Interesting article in today's Globe and Mail financial section. fyi, this is a Toronto based newspaper.
http://www.globeinvestor.com/servlet/st ... 0/GIStory/
I was surprised to read the debt structure from the buyout. Finance 101 is to match debt to the asset, and 2 years for an Intrawest is a mismtach. It would be intereseting to know if longer term wasn't available, the company gambled that it would go short and get better terms after two years, or exactly why this was done.

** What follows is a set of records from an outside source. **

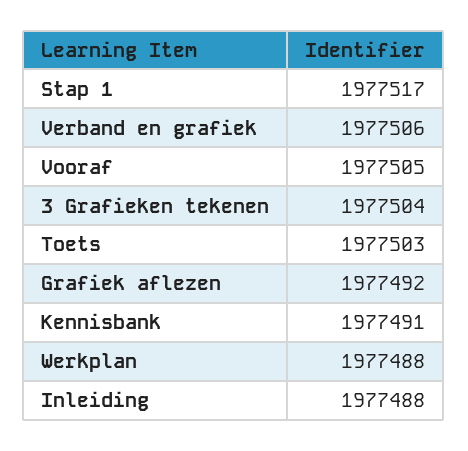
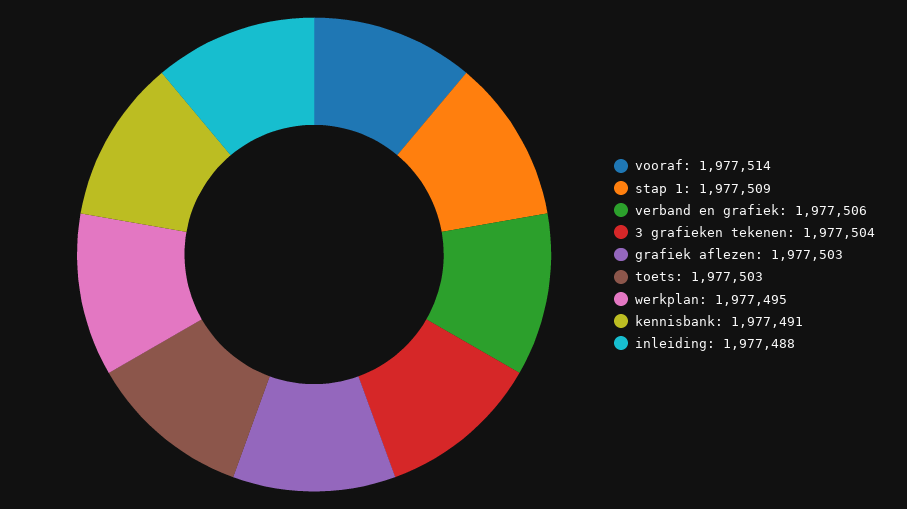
  {
-   "Stap 1": 1977517,
+   "Stap 1": 1977509,
    "Verband en grafiek": 1977506,
-   "Vooraf": 1977505,
+   "Vooraf": 1977514,
    "3 Grafieken tekenen": 1977504,
    "Toets": 1977503,
-   "Grafiek aflezen": 1977492,
+   "Grafiek aflezen": 1977503,
    "Kennisbank": 1977491,
-   "Werkplan": 1977488,
+   "Werkplan": 1977495,
    "Inleiding": 1977488
  }

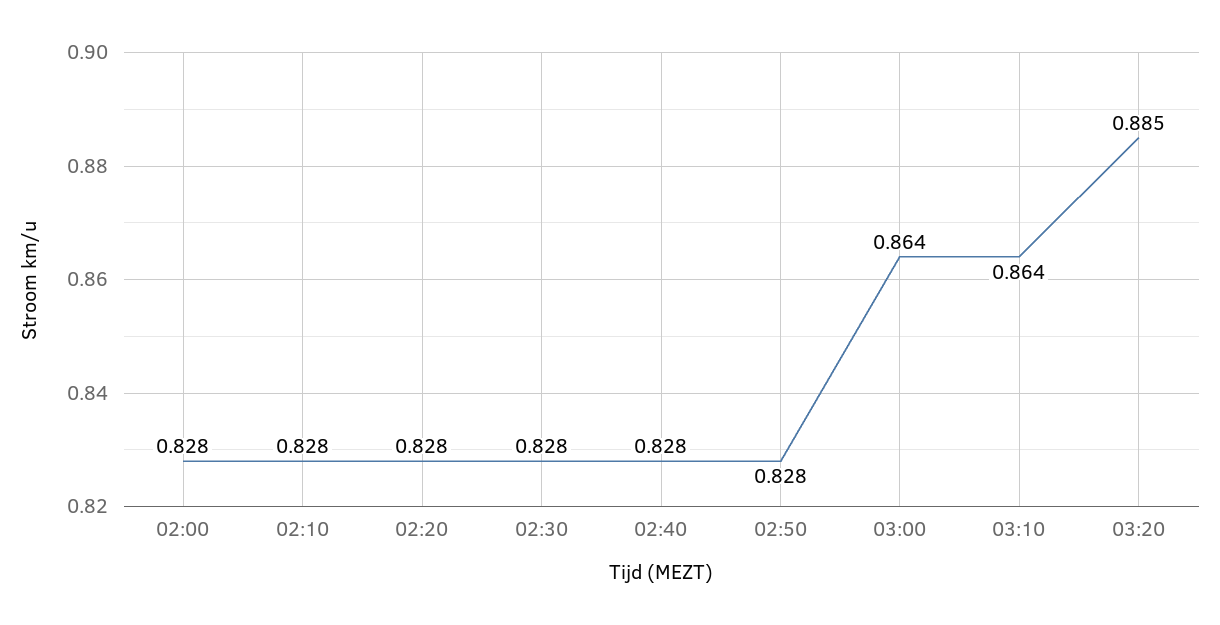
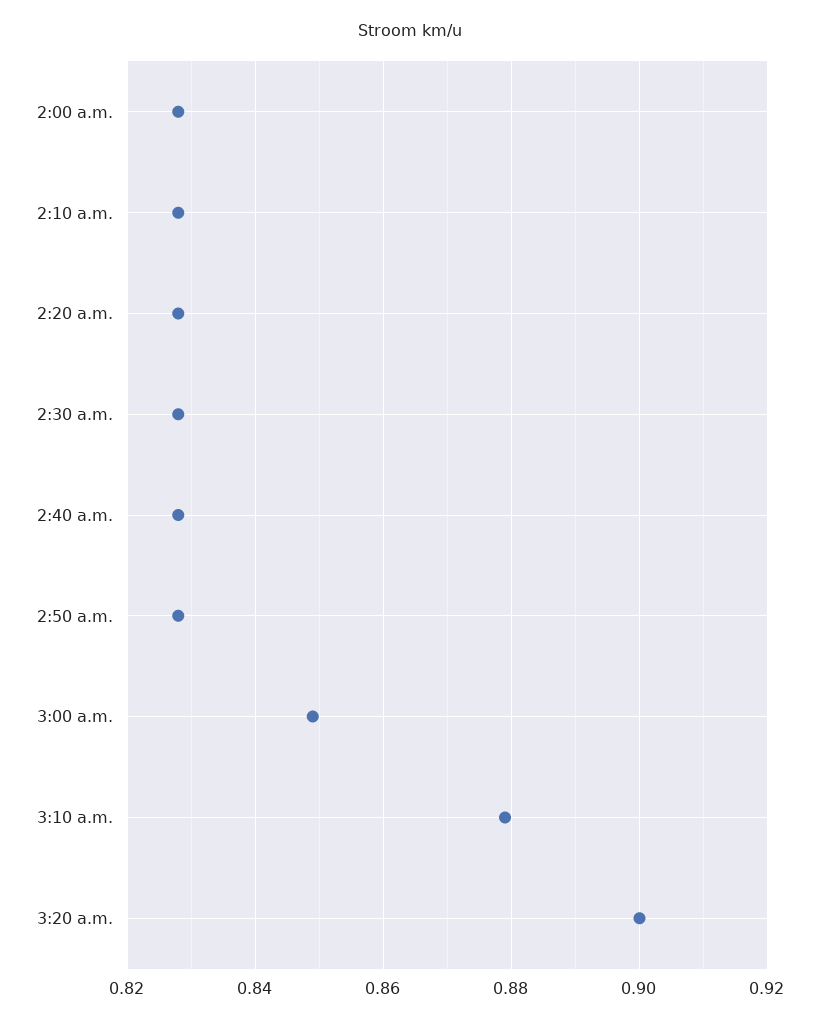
  {
    "02:00": 0.828,
    "02:10": 0.828,
    "02:20": 0.828,
    "02:30": 0.828,
    "02:40": 0.828,
    "02:50": 0.828,
-   "03:00": 0.864,
+   "03:00": 0.85,
-   "03:10": 0.864,
+   "03:10": 0.88,
-   "03:20": 0.885
+   "03:20": 0.9
  }

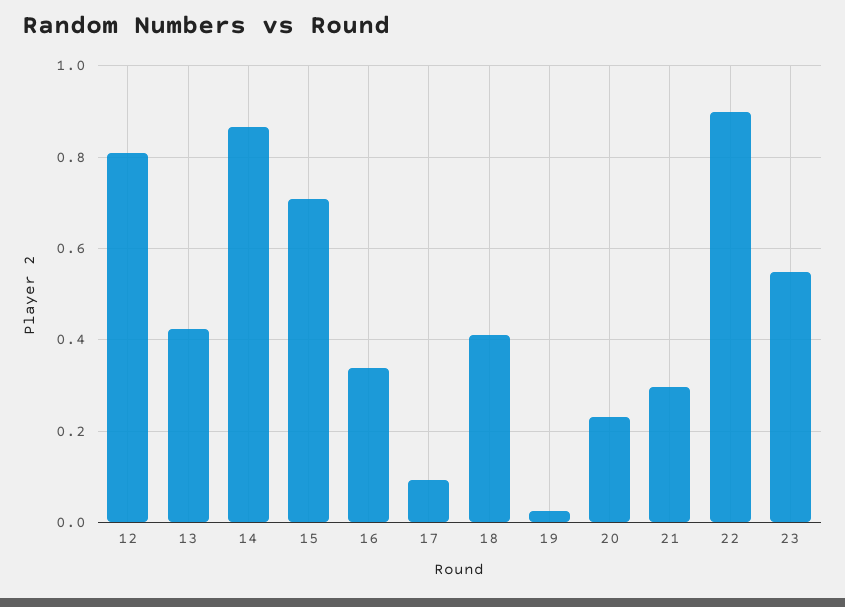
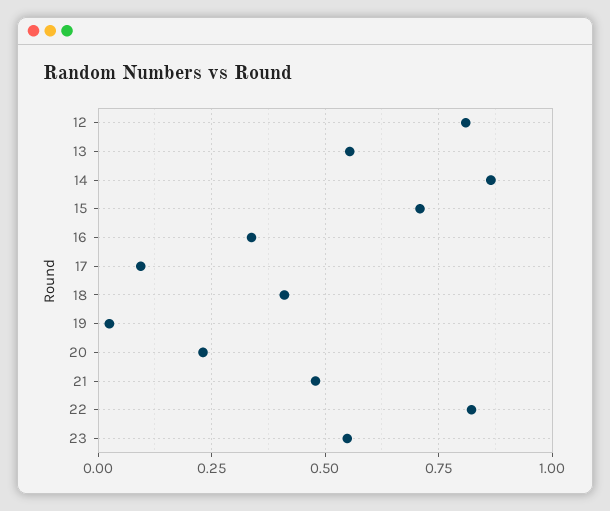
  {
    "12": 0.8,
-   "13": 0.42,
+   "13": 0.55,
    "14": 0.86,
    "15": 0.7,
    "16": 0.34,
    "17": 0.1,
    "18": 0.42,
    "19": 0.02,
    "20": 0.24,
-   "21": 0.3,
+   "21": 0.475,
-   "22": 0.9,
+   "22": 0.825,
    "23": 0.54
  }

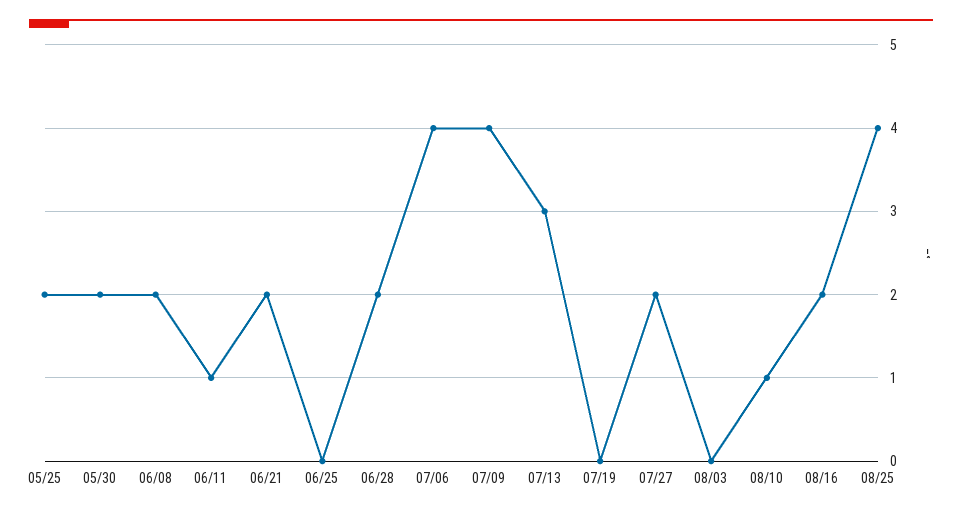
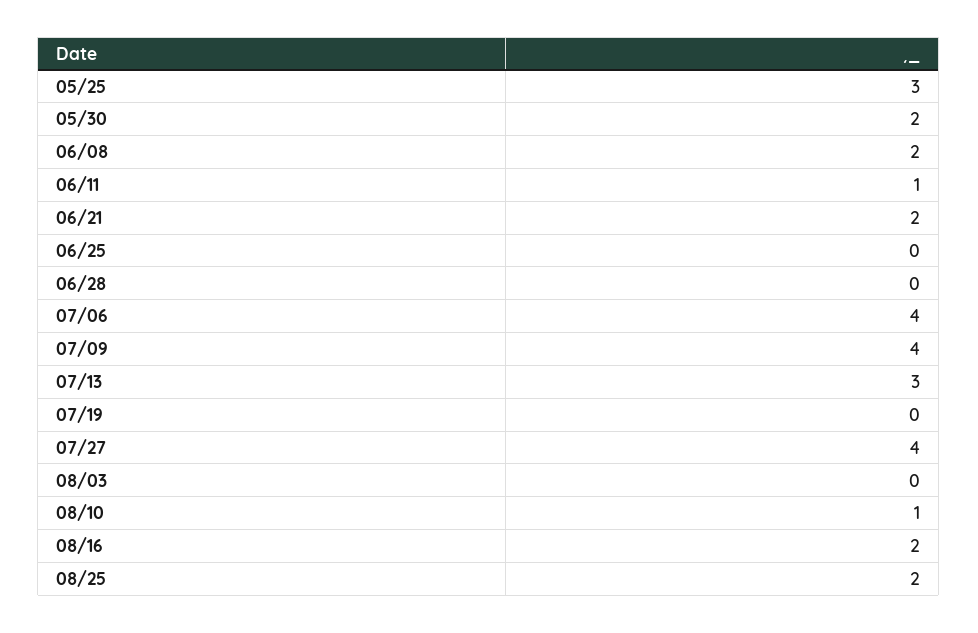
  {
-   "05/25": 2,
+   "05/25": 3,
    "05/30": 2,
    "06/08": 2,
    "06/11": 1,
    "06/21": 2,
    "06/25": 0,
-   "06/28": 2,
+   "06/28": 0,
    "07/06": 4,
    "07/09": 4,
    "07/13": 3,
    "07/19": 0,
-   "07/27": 2,
+   "07/27": 4,
    "08/03": 0,
    "08/10": 1,
    "08/16": 2,
-   "08/25": 4
+   "08/25": 2
  }

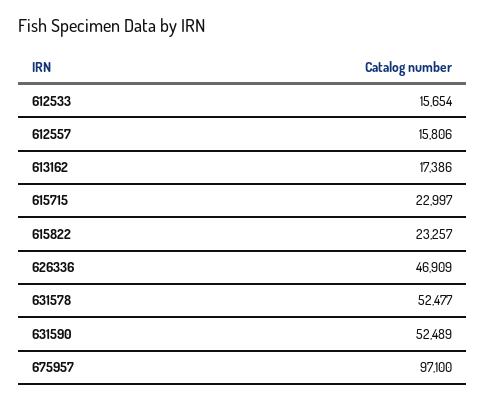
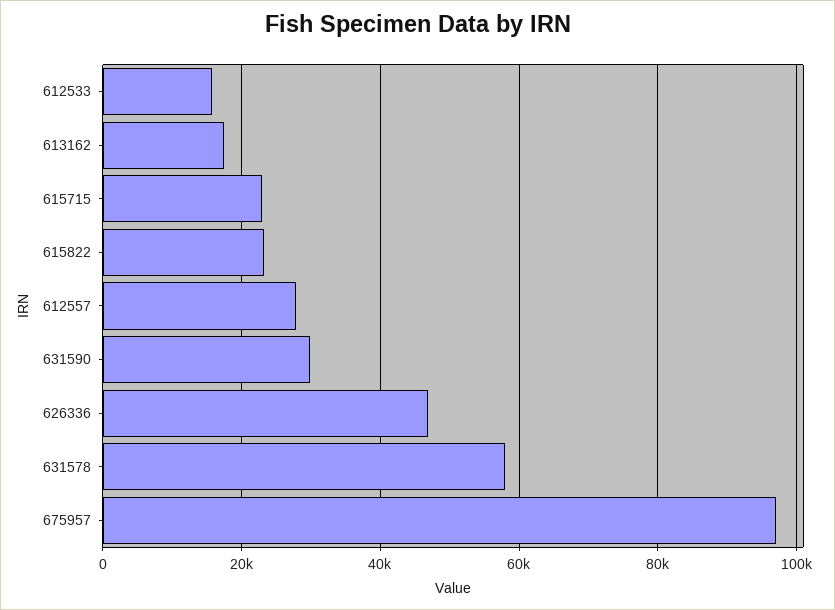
  {
    "612533": 15654,
-   "612557": 15806,
+   "612557": 28000,
    "613162": 17386,
    "615715": 22997,
    "615822": 23257,
    "626336": 46909,
-   "631578": 52477,
+   "631578": 58000,
-   "631590": 52489,
+   "631590": 30000,
    "675957": 97100
  }

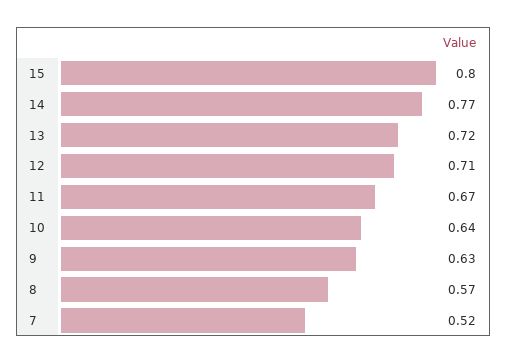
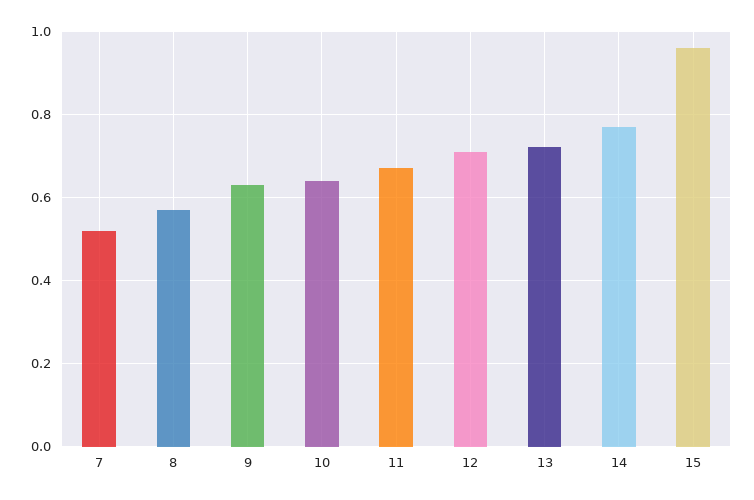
  {
-   "15": 0.8,
+   "15": 0.95,
    "14": 0.77,
    "13": 0.72,
    "12": 0.71,
    "11": 0.67,
    "10": 0.64,
    "9": 0.63,
    "8": 0.57,
    "7": 0.52
  }

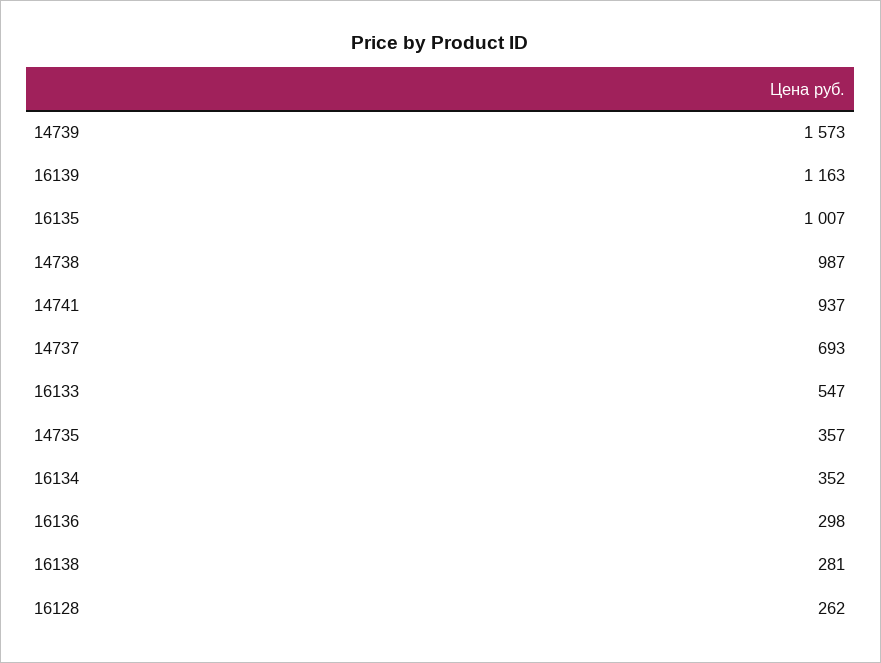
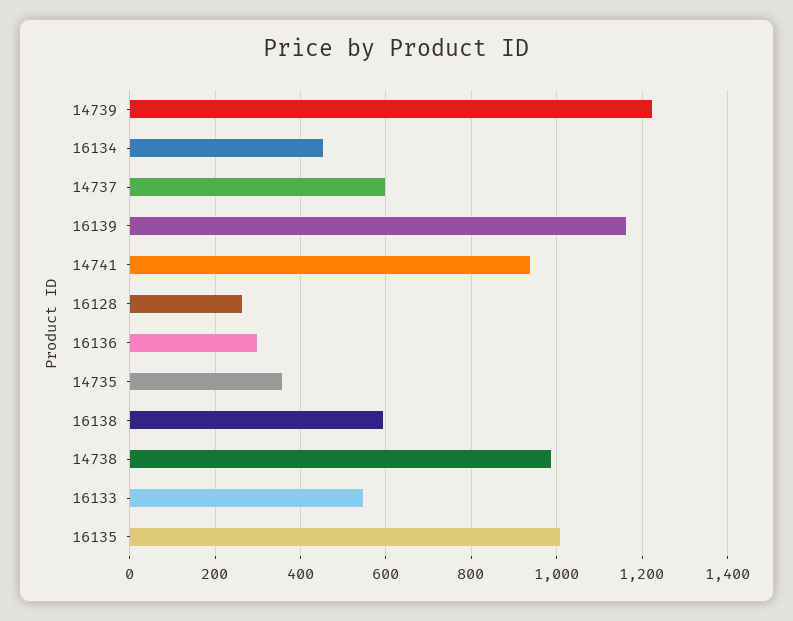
  {
-   "14739": 1573,
+   "14739": 1220,
    "16139": 1163,
    "16135": 1007,
    "14738": 987,
    "14741": 937,
-   "14737": 693,
+   "14737": 600,
    "16133": 547,
    "14735": 357,
-   "16134": 352,
+   "16134": 460,
    "16136": 298,
-   "16138": 281,
+   "16138": 600,
    "16128": 262
  }

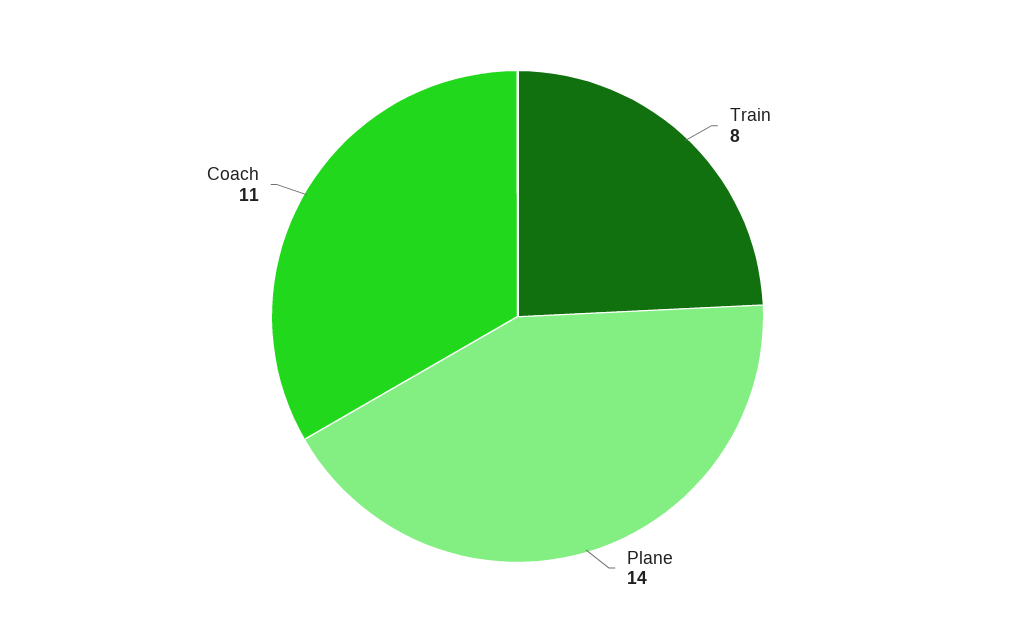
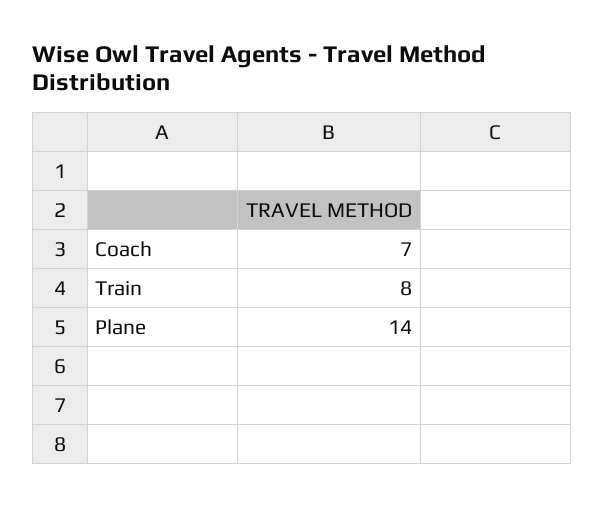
  {
    "Train": 8,
    "Plane": 14,
-   "Coach": 11
+   "Coach": 7
  }

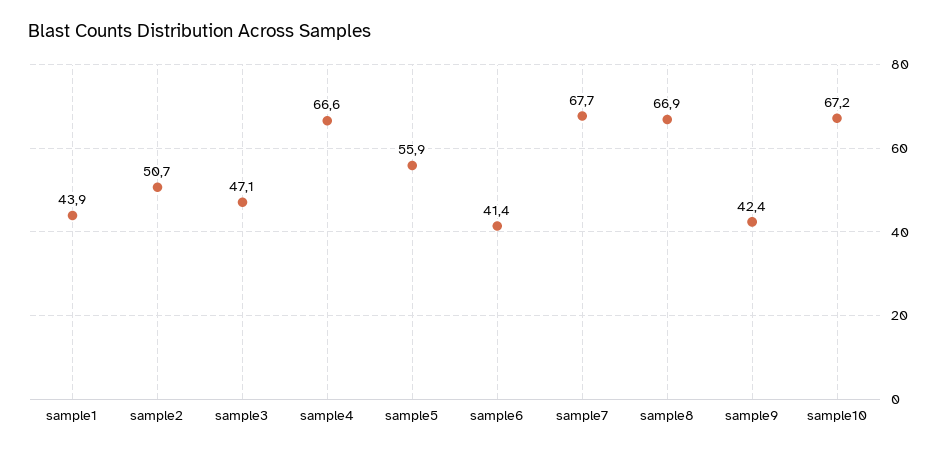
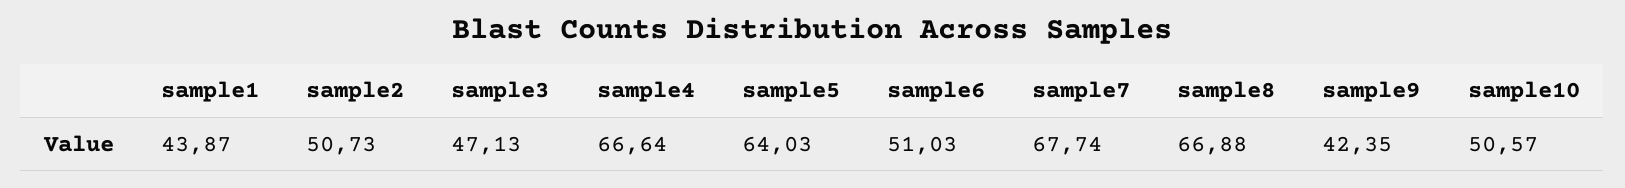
  {
    "sample1": 43.87,
    "sample2": 50.73,
    "sample3": 47.13,
    "sample4": 66.64,
-   "sample5": 55.9,
+   "sample5": 64.03,
-   "sample6": 41.4,
+   "sample6": 51.03,
    "sample7": 67.74,
    "sample8": 66.88,
    "sample9": 42.35,
-   "sample10": 67.2
+   "sample10": 50.57
  }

http://www.globeinvestor.com/servlet/st ... 0/GIStory/
I was surprised to read the debt structure from the buyout. Finance 101 is to match debt to the asset, and 2 years for an Intrawest is a mismtach. It would be intereseting to know if longer term wasn't available, the company gambled that it would go short and get better terms after two years, or exactly why this was done.
The difficult business outlook pushed talks to refinance $1.7-billion of Intrawest debt to just hours before the money came due on Oct. 23, with Intrawest owner Fortress Investment Group LLC scrambling to get the deal done.
The debt was taken on in 2006 when Fortress bought Intrawest for $1.8-billion in a highly leveraged buyout, using a two-year term loan at 6.4 per cent to finance the takeover.
Details of the refinancing were not released but Intrawest's debt had been yielding 9 per cent in the market.